Chief Inspector of Hospitals rates Plymouth Community Healthcare CIC, as Good

England’s Chief Inspector of Hospitals has rated the services provided by Plymouth Community Healthcare CIC as Good overall following an inspection by the Care Quality Commission.

The CQC inspected the core services provided by Plymouth Community Healthcare CIC for three days in June 2016.

Plymouth Community Healthcare (trading as Livewell Southwest) is the largest independent social enterprise company in England. It provides community, physical and mental healthcare for around 270,000 people in Plymouth as well as some specialist services for those living in Devon and Cornwall. It is also the largest community interest service in England.

A team of inspectors, which included a variety of specialists and experts by experience, visited hospital wards and community based mental health services.Full reports including ratings for all of the provider’s core services will be available online tomorrow at:

Inspectors rated the care provided by staff to be Good regarding whether services were effective, caring, responsive, well-led and Requires Improvement for safety. While the Acute Mental Health Unit and Community Mental Health Team for adults with learning disabilities are rated as Outstanding.

Within the Community based mental health services for adults of working age CQC issued a warning notice on 15 July requiring significant improvements to the following areas:

•The provider must ensure that it assesses the risks to the health and safety of patients receiving care or treatment and do all that is reasonable to mitigate any such risks.

•The provider must ensure that persons providing care or treatment to patients have the qualifications, competence, skills and experience to do so safely.

•The provider must ensure the proper and safe management of medicines.
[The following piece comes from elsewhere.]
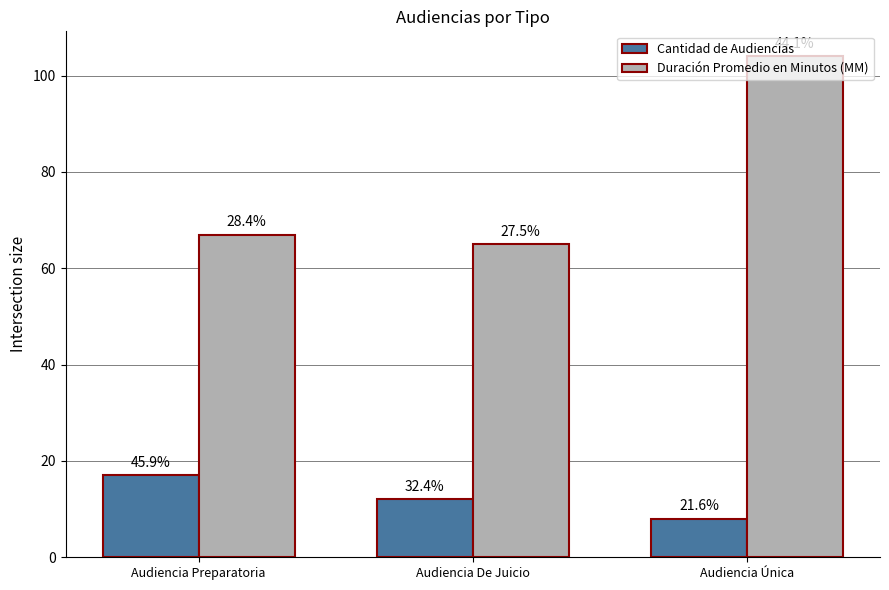

The Cantidad de Audiencias series shows 10 at Audiencia Preparatoria. True or false?

False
•The provider must ensure that systems or processes are established and operated effectively to assess, monitor and improve the quality and safety of the services, including the quality of the experience of patients.
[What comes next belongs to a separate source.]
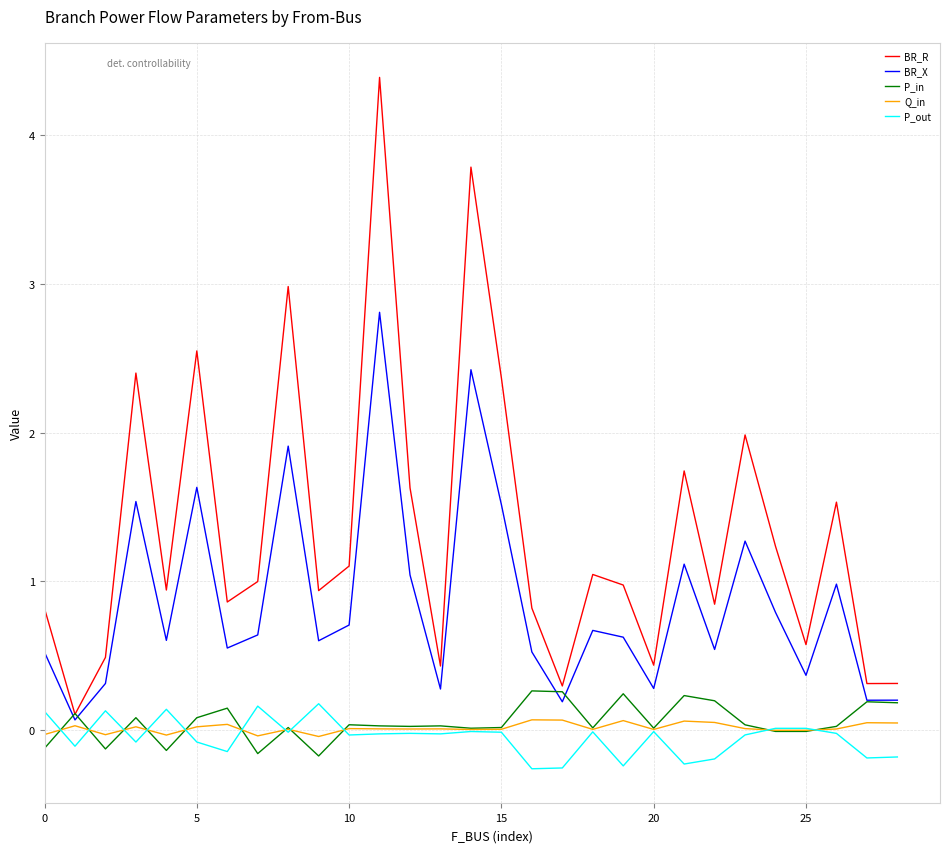

Which series has the widest spread of values?

BR_R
Dr Paul Lelliott, Deputy Chief Inspector of Hospitals and CQC’s lead for mental health, said:

“Overall, Plymouth Community Healthcare CIC is providing good care to the people it serves. The organisation can be proud of many of the services that it manages.

“We found the service to be well led at board level with a leadership team including non-executive directors, who had a good understanding of the organisation and were not afraid to challenge the executive team.

“We observed staff treating patients with kindness, respect, compassion and empathy.. People we spoke to were positive in their views of staff and stated that they were fully involved in the care of their family member and felt well supported.. There was a range of feedback opportunities for staff, patients and carers to share their views and influence service developments.

“Inspectors did have concerns about the safety of patients accessing the community mental health teams for adults of working age and for older people. We found that the provider needs to take significant steps to improve the quality of this service to ensure urgent improvements take place. We issued a warning notice on 15 July 2016 that includes a timescale for improvements to be made.

“The provider has told us they have listened to our inspectors’ findings and we are confident that the executive team, with the support of their staff, will work to deliver these improvements on behalf of all of their patients. We will return in due course to check on the progress that they have made.”

The reports highlight several areas of good practice, including:

•The community learning disabilities team had been recognised for repatriation of people from long stay hospitals out of the area. They had successfully repatriated 18 people from out of area hospitals to their families, friends and communities. They were recognised nationally for this work and were awarded the Nursing Times Award for Learning Disabilities Team of the Year in 2015.

•Lee Mill hospital had taken a progressive approach toward managing issues relating to illicit substances previously referred to as “legal highs” within the ward environment in order to protect and maintain the safety of the patients and the staff team. This had been previously reported as a difficult issue to manage and was now being effectively managed with robust care planning and risk assessments to reduce the problem.

•Cothele ward had talking books and wind up radios for patients to use if they became unsettled at night time. This was used as a distraction technique and staff reported that patients became settled quickly when they listened to the talking books.

•There were opportunities for healthcare assistants to complete a training programme to enhance their skill levels as assistant practitioners, and to take on additional responsibilities at a higher banding with a view to developing their careers within the healthcare setting.

•The neuro development team were piloting a parenting skills course, Ascend, for parents of children with autistic spectrum conditions (ASC).. As current practice within Child and Adolescent Mental Health Services teams nationally is only to diagnose ASC and then offer advice, this was a significant addition to what would be expected from similar services.

•On the acute ward every nurse carried a small ligature cutter that was safe to carry with their personal alarm.. These personal, folded ligature cutters had been introduced in response to an incident a few years earlier.

•The Glenbourne Unit had a monthly carers’ group meeting and a working group for carers regarding the triangle of care – a working model of how to involve carers as an integral part of patients’ care.